Я так и осталась без одеяла. Благо мы всё ещё помнили про землетрясение и легли в пижамах. О ком она говорит сейчас? О незнакомой девке или о себе? Она боялась, что мать не разрешит ей оставить ребёнка? Но неужели она изначально хотела его, когда у неё нет даже тех восьми баксов в день…
— Знаешь, я, когда на лето уезжала, все оставшиеся деньги в собачий приют пожертвовала, потому что Макс, ну тот риэлтор, помнишь, всё собирал ходил… В Рино с пустыми руками ехать не хотелось. Я купила маме платье, и у меня действительно осталось четыре двадцатки. Я машину заправила, потом в кино сама себе попкорн купила и билет, чтобы не чувствовать себя ему обязанной, а потом…
Аманда замолчала. Я думала, она вгрызлась в палец, но нет… Никаких слёз в голосе, только руку положила на живот. Наверное, Брекстоны опять…
— В аптеке мне десяти баксов на таблетку не хватило… И, чёрт, взять было не у кого. Я первая приехала в город. А просить у матери не могла. Боялась разреветься и всё рассказать. Да и потом я дни посчитала. Ничего не должно было быть.
— А потом, а потом-то что? Ведь можно было бесплатно…
— Когда он у тебя внутри, ты совершенно другой человек… Я тебе говорила. Это не понять.
— Зачем ты это рассказала сейчас?
— А потому что, как я скажу матери, что побоялась попросить у неё десять долларов?
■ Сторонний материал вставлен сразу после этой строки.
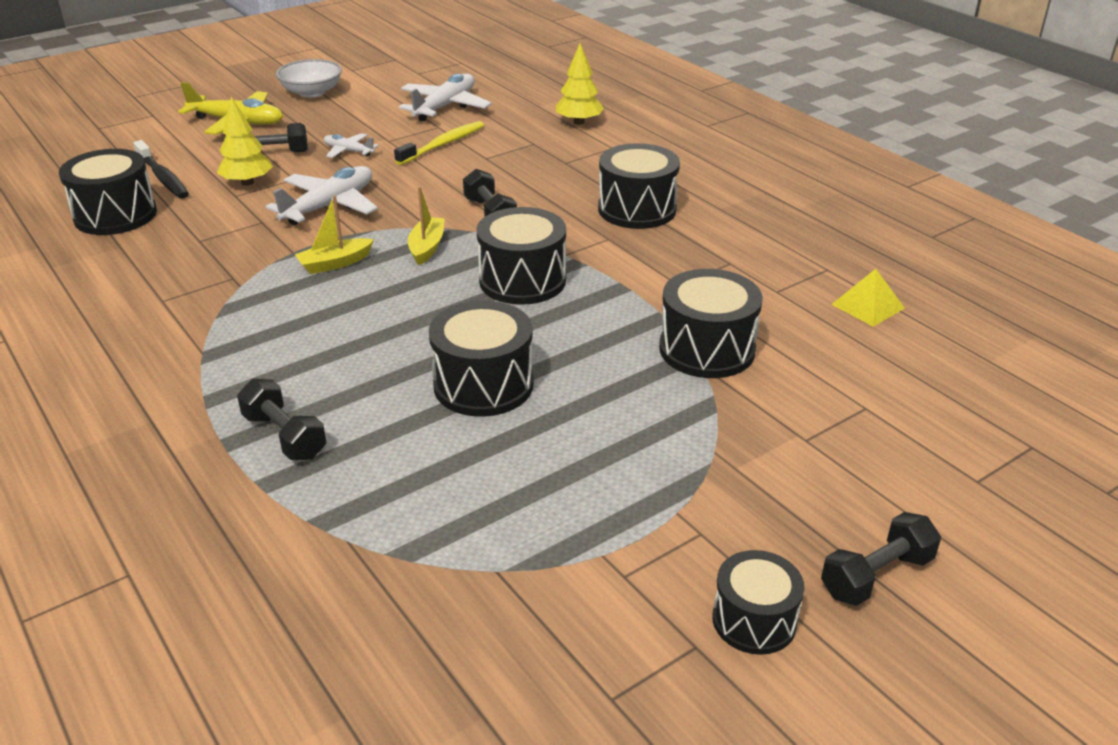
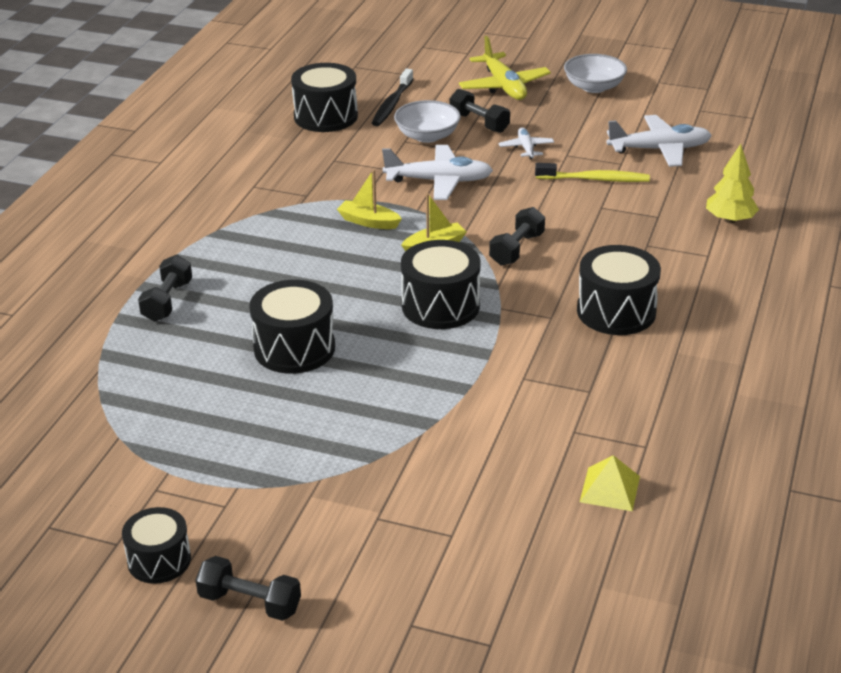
camera: 55 degrees right, 0 degrees up
(247, 182) = (427, 136): yellow tree -> white bowl
(707, 349) = (445, 427): black drum -> none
И Аманда отвернулась. Как всегда, она не ждала от меня ответа. Я уставилась в потолок. Тёмный, как и душа Аманды, но бессонница меня не мучила. А утром мы слили холодную воду в чайник и вскипятили по новой. Я наконец посмотрела диплом за курсы, который вовсе не был подтверждён хоть какими-то знаниями с моей стороны. Смутившись, я спросила, о чём рассказывала вчера Ванда. Аманда пожала плечами.
— Так, напутствия и всё.
И всё… Скоро действительно будет всё, а пока я предложила поехать к отцу на пару дней. Аманда сделала серьёзное лицо и взяла с меня обещание ни о чём его не просить. Я ответила, что просто хочу отвезти домой коробку с моими детскими вещами, пока ничего не потерялось. И я не врала. Впереди был самый ответственный семестр. По его итогам принималось решение оставлять меня в программе по дизайну или переводить на другую специализацию. Сейчас у нас был конкурс в четыре человека на место, но, возможно, будет намного больше желающих, если вернутся ребята с прошлых годов, чтобы вновь попытать счастье. Я обязана была взять следующий курс по типографии и введение в фотографию. Четвёртым курсом я выбрала простое — испанский, хотя не занималась им со школы. Весна предстояла тяжёлой, и я понимала волнения отца относительно моей вовлечённости в беременность Аманды, но мы же как-то вытянули курсы в тяжёлые месяцы, а сейчас я почти что была свободной птицей.